* _RECORD SET_:
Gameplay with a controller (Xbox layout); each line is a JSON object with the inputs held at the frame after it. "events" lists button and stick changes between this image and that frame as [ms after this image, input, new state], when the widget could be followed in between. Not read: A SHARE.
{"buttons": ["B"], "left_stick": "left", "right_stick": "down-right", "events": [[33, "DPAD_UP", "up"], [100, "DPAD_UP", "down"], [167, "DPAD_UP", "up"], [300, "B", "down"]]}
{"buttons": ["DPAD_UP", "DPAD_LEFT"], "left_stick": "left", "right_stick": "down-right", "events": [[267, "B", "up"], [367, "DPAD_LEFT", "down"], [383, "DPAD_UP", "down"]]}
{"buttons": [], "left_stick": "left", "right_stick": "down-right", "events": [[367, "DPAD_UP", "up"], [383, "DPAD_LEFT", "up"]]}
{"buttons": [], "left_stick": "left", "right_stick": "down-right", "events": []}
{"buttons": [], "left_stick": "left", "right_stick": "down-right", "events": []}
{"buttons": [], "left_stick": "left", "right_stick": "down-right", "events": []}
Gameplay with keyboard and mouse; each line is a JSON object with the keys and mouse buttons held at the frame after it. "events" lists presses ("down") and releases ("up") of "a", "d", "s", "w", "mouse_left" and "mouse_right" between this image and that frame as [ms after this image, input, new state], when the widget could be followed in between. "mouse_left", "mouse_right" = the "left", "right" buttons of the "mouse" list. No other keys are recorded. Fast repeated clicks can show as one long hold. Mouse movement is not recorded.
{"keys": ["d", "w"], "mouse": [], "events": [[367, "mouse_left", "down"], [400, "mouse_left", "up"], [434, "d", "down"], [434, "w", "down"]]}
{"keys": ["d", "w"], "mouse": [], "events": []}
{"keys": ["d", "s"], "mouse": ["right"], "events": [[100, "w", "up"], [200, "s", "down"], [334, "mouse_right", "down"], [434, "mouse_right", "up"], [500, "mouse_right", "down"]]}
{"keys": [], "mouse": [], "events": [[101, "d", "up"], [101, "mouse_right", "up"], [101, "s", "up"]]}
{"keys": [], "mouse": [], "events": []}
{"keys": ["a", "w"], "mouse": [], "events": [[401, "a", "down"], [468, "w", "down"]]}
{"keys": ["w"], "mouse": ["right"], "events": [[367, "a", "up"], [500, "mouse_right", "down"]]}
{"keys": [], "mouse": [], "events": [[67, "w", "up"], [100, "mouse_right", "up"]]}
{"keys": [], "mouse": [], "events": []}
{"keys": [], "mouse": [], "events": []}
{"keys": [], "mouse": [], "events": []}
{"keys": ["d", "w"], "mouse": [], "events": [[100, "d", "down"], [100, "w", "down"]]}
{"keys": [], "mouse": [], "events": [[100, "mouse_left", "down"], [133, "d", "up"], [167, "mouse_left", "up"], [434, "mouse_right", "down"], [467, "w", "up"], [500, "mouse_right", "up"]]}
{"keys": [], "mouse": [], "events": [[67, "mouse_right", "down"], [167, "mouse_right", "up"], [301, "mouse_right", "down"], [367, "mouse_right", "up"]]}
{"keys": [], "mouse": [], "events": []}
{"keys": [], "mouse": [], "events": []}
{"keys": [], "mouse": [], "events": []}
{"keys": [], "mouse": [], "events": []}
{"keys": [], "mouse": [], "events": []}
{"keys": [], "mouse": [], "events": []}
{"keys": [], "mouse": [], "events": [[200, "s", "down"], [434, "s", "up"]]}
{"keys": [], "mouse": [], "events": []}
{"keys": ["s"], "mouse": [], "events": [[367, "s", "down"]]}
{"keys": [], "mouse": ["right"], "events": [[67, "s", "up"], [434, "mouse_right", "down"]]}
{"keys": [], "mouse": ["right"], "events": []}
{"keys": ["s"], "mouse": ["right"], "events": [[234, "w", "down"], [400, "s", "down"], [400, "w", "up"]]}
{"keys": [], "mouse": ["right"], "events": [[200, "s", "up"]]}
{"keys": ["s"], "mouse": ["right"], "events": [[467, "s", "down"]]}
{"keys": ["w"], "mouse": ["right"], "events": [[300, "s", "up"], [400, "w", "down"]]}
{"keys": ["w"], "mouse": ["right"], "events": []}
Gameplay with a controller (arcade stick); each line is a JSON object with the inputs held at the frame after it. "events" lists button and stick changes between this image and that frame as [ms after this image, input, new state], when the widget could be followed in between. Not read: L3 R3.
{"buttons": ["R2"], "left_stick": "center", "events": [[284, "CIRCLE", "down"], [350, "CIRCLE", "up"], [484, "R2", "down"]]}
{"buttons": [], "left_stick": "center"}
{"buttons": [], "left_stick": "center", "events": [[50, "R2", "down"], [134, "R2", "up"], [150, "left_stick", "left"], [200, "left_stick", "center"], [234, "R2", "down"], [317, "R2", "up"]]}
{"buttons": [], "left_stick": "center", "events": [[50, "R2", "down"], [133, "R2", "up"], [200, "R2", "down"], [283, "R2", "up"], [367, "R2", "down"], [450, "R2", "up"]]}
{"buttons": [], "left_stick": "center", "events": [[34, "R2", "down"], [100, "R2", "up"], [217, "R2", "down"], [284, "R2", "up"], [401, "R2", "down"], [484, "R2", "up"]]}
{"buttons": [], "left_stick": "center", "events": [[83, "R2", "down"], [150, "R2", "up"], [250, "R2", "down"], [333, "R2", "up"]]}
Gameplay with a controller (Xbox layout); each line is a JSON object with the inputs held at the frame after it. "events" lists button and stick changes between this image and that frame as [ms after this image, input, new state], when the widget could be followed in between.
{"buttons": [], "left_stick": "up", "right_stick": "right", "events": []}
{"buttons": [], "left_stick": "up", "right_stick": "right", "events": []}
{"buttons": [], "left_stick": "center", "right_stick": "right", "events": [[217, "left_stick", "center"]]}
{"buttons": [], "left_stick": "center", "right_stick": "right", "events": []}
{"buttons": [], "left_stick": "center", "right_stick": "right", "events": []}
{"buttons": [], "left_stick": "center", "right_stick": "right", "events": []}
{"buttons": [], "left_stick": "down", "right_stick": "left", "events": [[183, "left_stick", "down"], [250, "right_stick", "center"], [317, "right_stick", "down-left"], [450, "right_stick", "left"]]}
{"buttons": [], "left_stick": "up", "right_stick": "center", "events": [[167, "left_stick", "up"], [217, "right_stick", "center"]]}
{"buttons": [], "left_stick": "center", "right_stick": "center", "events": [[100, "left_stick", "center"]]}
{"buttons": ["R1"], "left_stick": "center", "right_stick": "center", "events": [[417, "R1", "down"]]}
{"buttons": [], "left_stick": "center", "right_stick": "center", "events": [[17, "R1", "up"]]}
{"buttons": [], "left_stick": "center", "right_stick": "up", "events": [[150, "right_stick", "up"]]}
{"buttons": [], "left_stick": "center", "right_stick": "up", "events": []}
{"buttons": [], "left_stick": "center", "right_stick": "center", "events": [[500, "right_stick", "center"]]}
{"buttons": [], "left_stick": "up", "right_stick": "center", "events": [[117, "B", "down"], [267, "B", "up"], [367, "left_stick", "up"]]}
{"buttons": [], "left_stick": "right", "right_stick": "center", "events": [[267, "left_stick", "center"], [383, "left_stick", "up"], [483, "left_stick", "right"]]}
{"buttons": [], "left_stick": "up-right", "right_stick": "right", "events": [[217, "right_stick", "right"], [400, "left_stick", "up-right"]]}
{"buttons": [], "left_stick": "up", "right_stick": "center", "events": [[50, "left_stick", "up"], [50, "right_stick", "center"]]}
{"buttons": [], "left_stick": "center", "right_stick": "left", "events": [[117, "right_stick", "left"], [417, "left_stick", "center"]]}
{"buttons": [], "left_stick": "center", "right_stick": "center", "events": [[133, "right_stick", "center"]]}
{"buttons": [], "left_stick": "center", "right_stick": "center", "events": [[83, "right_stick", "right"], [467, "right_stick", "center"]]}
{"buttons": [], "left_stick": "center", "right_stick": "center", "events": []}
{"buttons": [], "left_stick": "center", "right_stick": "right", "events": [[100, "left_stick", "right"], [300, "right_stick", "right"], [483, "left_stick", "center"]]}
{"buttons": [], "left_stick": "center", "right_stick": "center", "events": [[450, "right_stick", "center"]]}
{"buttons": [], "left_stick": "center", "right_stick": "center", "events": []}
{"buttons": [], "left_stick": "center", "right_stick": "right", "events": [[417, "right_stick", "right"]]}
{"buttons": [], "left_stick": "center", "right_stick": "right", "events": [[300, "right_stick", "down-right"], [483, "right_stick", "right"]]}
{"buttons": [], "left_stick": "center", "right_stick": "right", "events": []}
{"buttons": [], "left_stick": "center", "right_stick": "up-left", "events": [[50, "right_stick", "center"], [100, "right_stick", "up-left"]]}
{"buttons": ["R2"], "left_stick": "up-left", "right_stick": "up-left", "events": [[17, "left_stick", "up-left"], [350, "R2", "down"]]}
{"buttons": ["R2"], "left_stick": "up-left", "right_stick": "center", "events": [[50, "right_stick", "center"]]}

* _YOUR INSTRUCTIONS_:
Scan the preceding listing for the string "with" and copy every line where it occurs.

* _RESPONSE AREA_:
Gameplay with a controller (Xbox layout); each line is a JSON object with the inputs held at the frame after it. "events" lists button and stick changes between this image and that frame as [ms after this image, input, new state], when the widget could be followed in between. Not read: A SHARE.
Gameplay with keyboard and mouse; each line is a JSON object with the keys and mouse buttons held at the frame after it. "events" lists presses ("down") and releases ("up") of "a", "d", "s", "w", "mouse_left" and "mouse_right" between this image and that frame as [ms after this image, input, new state], when the widget could be followed in between. "mouse_left", "mouse_right" = the "left", "right" buttons of the "mouse" list. No other keys are recorded. Fast repeated clicks can show as one long hold. Mouse movement is not recorded.
Gameplay with a controller (arcade stick); each line is a JSON object with the inputs held at the frame after it. "events" lists button and stick changes between this image and that frame as [ms after this image, input, new state], when the widget could be followed in between. Not read: L3 R3.
Gameplay with a controller (Xbox layout); each line is a JSON object with the inputs held at the frame after it. "events" lists button and stick changes between this image and that frame as [ms after this image, input, new state], when the widget could be followed in between.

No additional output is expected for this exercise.